THE WOMAN READER. By Belinda Jack. Yale University Press. 336 pages. $30.
The Greeks were among the world’s first literate populations beginning about 2,000 B.C., although reading was far from widespread.
In the next few centuries, both Greek and Roman men, women and even slaves became literate. Sappho was one of the earliest female literary leaders.
However, reading frequently has been frowned on, and not just for women. The Greek verb anagignosko, depending on the dialect, can mean “I convince or persuade” as well as “I read,” which might be why men through the centuries felt that women might, if taught to read, misinterpret their reading to their own interests, leading to misguided views on marriage or morals.
Even Plato viewed literacy with deep suspicion. He trusted the spoken word more than the written, which in his mind could more easily be misinterpreted.
Thus it went through the ages: they could; they couldn’t; they should; they shouldn’t. The Bible as it evolved was less encouraging of women’s literacy and warned of things they should not know.
Christianity fluctuated through the centuries from restrictions on learning for women to encouraging it in order to save their souls.

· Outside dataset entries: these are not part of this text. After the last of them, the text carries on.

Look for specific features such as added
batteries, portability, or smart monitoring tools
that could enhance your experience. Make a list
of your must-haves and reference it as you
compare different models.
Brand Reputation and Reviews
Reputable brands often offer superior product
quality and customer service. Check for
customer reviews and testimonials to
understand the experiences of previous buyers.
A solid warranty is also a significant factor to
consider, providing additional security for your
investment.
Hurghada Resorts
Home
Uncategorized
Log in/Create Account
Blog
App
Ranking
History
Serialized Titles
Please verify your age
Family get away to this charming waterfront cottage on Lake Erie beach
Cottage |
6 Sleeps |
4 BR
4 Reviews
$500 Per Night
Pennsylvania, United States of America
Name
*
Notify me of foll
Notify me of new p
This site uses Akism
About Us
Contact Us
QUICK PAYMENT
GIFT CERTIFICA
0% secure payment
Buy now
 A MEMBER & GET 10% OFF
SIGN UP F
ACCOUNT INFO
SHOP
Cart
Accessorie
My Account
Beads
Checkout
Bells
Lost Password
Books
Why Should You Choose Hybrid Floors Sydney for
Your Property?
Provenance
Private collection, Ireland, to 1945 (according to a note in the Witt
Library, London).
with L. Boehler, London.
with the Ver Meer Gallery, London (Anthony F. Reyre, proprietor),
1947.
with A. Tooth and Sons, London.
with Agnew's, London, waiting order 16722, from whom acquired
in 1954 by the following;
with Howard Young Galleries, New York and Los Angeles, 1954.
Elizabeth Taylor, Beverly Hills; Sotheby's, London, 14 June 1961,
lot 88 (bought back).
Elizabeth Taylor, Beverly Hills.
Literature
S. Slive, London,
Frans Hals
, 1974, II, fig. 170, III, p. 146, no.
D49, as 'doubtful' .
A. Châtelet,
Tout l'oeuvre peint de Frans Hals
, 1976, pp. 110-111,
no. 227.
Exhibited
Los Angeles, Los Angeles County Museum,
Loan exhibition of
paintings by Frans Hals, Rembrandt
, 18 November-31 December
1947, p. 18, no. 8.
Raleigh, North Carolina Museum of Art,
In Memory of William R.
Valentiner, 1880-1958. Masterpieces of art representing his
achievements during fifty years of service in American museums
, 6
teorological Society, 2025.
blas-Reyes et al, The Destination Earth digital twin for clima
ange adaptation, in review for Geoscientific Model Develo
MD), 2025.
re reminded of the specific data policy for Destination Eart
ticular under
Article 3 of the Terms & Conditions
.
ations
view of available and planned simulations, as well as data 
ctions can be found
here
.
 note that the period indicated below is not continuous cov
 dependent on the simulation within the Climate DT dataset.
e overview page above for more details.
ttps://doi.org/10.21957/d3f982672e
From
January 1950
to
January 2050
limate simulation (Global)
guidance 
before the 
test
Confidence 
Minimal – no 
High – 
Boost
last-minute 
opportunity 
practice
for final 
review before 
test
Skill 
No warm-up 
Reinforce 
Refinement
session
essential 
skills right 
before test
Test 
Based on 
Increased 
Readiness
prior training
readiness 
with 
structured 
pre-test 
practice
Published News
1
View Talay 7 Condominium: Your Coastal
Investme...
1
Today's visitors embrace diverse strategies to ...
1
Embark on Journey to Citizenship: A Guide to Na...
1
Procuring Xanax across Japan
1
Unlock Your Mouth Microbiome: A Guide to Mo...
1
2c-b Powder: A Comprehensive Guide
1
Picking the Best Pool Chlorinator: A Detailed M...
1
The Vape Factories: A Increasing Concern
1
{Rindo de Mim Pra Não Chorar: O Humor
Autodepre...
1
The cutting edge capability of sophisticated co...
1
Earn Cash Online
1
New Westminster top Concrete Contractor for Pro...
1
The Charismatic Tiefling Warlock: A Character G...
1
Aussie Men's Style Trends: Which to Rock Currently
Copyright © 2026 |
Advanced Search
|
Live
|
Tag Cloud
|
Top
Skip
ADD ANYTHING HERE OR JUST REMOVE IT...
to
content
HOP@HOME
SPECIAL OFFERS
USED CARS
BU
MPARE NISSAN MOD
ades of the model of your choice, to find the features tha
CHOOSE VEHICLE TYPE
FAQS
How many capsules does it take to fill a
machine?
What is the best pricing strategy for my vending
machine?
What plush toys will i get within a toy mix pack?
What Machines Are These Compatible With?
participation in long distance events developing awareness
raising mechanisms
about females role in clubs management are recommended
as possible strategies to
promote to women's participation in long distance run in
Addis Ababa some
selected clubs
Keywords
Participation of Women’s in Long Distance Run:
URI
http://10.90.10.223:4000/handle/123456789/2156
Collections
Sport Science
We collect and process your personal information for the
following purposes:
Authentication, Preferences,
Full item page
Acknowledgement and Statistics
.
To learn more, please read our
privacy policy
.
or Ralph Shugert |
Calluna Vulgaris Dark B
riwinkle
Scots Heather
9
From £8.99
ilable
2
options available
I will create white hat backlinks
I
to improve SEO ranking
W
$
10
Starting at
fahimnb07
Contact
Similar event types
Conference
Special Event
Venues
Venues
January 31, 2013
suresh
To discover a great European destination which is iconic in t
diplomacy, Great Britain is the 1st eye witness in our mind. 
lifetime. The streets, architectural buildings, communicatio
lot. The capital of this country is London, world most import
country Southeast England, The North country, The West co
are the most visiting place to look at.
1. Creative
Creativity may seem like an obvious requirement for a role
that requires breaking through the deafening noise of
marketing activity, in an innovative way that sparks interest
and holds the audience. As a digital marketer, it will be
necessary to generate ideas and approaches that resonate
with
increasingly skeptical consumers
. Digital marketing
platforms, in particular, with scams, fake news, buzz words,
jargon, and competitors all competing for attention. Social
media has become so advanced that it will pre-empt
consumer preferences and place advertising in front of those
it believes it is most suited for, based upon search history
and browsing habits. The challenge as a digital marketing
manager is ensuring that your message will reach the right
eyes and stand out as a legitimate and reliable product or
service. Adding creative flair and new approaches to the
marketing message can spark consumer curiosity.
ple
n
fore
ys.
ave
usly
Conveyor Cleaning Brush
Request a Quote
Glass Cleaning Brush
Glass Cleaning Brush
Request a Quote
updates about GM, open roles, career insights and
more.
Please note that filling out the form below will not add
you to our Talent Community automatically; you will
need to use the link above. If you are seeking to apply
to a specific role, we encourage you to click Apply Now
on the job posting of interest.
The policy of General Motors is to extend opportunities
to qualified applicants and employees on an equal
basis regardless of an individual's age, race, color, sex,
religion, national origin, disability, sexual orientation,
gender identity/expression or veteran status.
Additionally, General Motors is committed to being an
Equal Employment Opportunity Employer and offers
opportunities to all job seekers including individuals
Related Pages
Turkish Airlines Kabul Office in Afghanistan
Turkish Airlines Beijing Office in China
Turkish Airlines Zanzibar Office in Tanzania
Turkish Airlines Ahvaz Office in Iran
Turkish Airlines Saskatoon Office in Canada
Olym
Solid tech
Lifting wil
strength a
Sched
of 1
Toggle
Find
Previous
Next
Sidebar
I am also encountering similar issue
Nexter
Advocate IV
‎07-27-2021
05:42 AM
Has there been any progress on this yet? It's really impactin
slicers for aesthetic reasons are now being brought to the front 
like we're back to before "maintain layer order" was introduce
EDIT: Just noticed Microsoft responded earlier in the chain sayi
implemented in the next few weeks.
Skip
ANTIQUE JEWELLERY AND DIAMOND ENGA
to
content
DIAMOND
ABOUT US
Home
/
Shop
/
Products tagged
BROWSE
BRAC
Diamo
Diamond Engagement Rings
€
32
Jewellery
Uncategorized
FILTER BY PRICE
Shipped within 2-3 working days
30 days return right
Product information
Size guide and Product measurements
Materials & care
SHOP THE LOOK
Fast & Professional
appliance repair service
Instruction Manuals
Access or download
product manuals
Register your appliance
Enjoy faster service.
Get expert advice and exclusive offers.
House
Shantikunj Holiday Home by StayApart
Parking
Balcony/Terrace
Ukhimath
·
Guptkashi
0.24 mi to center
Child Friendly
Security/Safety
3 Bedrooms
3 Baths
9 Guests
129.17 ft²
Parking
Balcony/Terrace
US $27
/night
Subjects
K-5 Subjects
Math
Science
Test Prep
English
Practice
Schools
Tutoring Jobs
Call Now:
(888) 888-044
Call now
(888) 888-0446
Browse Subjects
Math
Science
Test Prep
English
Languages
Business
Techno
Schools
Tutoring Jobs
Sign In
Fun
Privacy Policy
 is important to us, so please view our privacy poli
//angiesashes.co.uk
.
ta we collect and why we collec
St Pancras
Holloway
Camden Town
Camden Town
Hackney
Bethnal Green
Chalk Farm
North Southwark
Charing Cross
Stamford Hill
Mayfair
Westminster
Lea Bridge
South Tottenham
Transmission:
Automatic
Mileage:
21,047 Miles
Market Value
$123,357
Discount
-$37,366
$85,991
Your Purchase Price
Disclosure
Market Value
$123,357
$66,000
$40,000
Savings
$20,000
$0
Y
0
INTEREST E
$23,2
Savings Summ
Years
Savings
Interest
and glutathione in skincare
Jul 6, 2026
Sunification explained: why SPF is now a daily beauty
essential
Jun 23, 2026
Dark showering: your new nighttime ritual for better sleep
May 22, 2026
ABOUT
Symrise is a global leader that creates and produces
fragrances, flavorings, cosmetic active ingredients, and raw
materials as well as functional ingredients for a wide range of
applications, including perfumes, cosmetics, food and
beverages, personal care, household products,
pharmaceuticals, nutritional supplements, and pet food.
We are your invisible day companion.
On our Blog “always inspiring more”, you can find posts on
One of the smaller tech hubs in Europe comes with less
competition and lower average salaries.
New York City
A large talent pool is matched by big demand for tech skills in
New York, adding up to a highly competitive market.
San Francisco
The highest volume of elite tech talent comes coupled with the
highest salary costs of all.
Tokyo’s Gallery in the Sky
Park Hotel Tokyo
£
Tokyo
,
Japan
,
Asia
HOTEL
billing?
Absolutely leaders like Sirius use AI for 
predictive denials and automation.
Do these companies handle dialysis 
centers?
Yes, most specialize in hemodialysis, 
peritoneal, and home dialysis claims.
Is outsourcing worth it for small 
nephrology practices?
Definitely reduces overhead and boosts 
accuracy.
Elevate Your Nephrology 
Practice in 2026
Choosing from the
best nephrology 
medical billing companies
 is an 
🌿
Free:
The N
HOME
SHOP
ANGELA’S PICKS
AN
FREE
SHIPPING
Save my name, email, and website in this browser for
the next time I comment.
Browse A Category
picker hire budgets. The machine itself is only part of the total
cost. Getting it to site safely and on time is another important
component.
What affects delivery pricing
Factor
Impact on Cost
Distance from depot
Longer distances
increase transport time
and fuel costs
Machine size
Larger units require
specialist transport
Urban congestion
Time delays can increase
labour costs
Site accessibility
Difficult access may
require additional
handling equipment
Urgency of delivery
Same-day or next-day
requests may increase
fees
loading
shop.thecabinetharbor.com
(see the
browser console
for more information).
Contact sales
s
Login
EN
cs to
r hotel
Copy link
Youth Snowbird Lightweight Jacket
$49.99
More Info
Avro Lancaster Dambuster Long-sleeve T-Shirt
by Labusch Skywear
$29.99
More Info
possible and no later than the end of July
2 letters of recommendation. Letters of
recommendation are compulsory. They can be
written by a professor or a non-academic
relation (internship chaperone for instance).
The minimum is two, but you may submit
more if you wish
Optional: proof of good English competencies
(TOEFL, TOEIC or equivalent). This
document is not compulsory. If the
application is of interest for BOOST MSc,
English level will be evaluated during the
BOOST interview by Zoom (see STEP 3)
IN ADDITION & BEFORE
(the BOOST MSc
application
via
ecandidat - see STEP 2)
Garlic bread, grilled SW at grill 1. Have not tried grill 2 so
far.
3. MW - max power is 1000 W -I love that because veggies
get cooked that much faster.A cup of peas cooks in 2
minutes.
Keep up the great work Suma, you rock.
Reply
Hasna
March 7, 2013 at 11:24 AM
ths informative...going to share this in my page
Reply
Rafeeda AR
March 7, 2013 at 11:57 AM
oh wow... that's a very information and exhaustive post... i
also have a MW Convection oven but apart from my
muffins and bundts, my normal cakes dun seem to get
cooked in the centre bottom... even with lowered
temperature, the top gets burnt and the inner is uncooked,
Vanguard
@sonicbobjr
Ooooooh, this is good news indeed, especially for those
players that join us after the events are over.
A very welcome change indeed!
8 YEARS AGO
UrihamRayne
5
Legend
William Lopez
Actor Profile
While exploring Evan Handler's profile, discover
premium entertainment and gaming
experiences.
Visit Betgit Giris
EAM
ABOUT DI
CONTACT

Today, as author and Oxford scholar Belinda Jack notes, some sects again are restrictive of women’s reading lest it demoralize them and turn them from the way of God.
Jack says Ovid would have argued that it is not the author who is the guardian of morals, it is the responsibility of the reader.
The early Muslims encouraged literacy and learning among women because of the excellent example set by Muhammad’s wives. That said, today’s fundamentalist Islamic sects in the Middle East, parts of Asia and Africa have the highest percentage of illiterate females and strictures on schooling for them.
Jack notes that censorship, when aimed at outlawing a certain book, never fared well because people found ways around it. Modern methods of censorship such as the control of media and blocking of the Internet have been unfortunately more successful and damaging.
In her discursive reflections on women and their reading or lack thereof through time, Jack displays the many and varied female literary luminaries. She introduces the reader to female authors who have contributed greatly over many centuries to both literature and the advancement of women’s opportunities and experiences.
In this way she adds amazing depth to what seems an overly simplistic title. Jack sees the future of reading both for women and for men as an ongoing evolution just as, she notes, is the challenging relationship between men and women.